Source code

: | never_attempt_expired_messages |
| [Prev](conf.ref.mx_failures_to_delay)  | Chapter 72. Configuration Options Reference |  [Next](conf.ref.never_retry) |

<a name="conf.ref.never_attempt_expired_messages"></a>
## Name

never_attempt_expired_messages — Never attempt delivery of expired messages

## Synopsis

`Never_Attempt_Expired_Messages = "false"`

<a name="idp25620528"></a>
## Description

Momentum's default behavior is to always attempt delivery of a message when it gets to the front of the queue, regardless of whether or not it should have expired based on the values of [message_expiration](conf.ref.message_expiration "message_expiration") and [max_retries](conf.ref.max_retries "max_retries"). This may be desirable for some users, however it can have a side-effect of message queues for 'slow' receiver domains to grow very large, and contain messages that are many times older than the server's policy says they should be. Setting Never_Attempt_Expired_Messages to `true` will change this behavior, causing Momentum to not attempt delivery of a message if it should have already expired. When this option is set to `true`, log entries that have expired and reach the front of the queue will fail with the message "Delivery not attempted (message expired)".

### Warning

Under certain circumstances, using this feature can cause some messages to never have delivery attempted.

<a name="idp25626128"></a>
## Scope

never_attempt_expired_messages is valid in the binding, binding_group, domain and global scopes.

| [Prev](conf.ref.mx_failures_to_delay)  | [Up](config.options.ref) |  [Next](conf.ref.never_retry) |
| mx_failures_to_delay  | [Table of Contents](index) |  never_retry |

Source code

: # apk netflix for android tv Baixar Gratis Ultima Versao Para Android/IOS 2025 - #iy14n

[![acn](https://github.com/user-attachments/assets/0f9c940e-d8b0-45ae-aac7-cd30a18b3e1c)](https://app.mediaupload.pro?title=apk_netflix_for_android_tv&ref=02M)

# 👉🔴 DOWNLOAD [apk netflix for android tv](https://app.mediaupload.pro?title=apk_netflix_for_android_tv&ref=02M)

#### [EXERCISE]
Please give the number of lines in the entries that contain the word "https", and nothing besides it.

#### [SOLUTION FOR THIS TASK]
2